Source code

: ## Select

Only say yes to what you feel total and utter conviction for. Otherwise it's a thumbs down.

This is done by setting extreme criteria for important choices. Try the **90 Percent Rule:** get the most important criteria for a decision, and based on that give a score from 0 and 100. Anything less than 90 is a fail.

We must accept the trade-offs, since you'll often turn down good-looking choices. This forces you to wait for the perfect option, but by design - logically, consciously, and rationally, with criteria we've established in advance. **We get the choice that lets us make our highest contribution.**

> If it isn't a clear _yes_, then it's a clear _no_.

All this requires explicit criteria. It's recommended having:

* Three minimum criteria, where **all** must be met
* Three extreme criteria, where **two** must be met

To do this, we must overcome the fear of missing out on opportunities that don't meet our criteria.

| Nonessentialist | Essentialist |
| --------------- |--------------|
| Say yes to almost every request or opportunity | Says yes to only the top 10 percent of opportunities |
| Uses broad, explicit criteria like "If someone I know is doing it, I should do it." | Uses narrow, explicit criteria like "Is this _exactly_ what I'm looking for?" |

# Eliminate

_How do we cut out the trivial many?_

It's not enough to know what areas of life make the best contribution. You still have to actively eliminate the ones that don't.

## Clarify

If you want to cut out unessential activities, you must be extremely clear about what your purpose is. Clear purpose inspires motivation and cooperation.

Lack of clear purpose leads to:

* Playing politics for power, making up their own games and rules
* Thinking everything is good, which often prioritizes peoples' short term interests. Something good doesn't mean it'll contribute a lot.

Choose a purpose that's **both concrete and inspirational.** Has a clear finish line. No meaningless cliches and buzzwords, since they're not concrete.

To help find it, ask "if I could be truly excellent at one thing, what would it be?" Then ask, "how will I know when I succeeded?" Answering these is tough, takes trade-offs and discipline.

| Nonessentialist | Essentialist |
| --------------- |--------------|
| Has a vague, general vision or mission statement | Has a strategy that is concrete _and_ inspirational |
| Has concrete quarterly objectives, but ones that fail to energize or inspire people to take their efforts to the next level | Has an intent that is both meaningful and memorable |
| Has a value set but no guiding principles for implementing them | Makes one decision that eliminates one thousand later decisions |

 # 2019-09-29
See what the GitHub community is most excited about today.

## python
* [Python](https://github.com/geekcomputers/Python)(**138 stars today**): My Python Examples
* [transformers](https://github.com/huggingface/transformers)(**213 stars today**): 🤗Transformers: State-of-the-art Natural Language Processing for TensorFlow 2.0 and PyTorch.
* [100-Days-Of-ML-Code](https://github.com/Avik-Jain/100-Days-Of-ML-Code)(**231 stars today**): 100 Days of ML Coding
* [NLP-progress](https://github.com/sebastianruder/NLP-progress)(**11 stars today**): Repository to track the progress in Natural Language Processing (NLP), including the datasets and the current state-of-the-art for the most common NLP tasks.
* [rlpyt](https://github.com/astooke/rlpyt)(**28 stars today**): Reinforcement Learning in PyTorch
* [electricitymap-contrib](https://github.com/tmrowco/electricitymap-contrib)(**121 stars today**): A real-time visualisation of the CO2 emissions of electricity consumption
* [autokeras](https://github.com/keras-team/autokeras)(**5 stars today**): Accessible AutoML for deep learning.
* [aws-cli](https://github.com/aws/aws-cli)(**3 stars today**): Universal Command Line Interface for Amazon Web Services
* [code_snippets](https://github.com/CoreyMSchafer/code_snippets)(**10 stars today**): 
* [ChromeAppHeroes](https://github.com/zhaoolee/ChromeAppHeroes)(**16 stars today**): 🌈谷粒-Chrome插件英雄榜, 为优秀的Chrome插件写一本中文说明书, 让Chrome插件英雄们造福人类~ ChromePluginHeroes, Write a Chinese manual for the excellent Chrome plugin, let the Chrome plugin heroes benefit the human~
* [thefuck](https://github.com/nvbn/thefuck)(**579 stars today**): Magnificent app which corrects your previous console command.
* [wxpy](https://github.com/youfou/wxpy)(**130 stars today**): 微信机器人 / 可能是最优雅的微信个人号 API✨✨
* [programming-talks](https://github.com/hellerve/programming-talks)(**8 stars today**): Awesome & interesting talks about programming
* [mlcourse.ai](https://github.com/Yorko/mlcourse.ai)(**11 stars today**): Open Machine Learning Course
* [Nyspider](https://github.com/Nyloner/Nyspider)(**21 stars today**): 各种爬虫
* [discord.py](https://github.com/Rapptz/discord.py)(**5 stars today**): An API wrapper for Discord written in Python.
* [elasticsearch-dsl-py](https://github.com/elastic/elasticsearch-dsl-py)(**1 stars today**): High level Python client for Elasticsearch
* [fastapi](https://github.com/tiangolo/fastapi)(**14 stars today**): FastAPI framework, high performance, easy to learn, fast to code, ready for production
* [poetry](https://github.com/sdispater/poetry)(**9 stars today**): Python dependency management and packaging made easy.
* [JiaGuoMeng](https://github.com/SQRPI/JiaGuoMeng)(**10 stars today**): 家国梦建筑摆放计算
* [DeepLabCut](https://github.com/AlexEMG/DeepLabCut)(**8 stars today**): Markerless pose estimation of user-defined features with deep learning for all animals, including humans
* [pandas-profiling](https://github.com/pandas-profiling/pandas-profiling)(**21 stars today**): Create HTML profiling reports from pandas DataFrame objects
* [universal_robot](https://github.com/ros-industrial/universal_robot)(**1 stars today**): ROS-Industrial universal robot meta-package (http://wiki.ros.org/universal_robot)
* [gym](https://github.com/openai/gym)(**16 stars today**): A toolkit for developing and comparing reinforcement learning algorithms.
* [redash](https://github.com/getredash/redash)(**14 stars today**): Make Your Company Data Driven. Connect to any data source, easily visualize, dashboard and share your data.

———

**Work to be completed**
Please give the lines from the very first one up to and including the line with "Uses broad, explicit" as a numbered list, skipping any blank lines.

**Solution to this exercise**
1. Source code
2. : ## Select
3. Only say yes to what you feel total and utter conviction for. Otherwise it's a thumbs down.
4. This is done by setting extreme criteria for important choices. Try the **90 Percent Rule:** get the most important criteria for a decision, and based on that give a score from 0 and 100. Anything less than 90 is a fail.
5. We must accept the trade-offs, since you'll often turn down good-looking choices. This forces you to wait for the perfect option, but by design - logically, consciously, and rationally, with criteria we've established in advance. **We get the choice that lets us make our highest contribution.**
6. > If it isn't a clear _yes_, then it's a clear _no_.
7. All this requires explicit criteria. It's recommended having:
8. * Three minimum criteria, where **all** must be met
9. * Three extreme criteria, where **two** must be met
10. To do this, we must overcome the fear of missing out on opportunities that don't meet our criteria.
11. | Nonessentialist | Essentialist |
12. | --------------- |--------------|
13. | Say yes to almost every request or opportunity | Says yes to only the top 10 percent of opportunities |
14. | Uses broad, explicit criteria like "If someone I know is doing it, I should do it." | Uses narrow, explicit criteria like "Is this _exactly_ what I'm looking for?" |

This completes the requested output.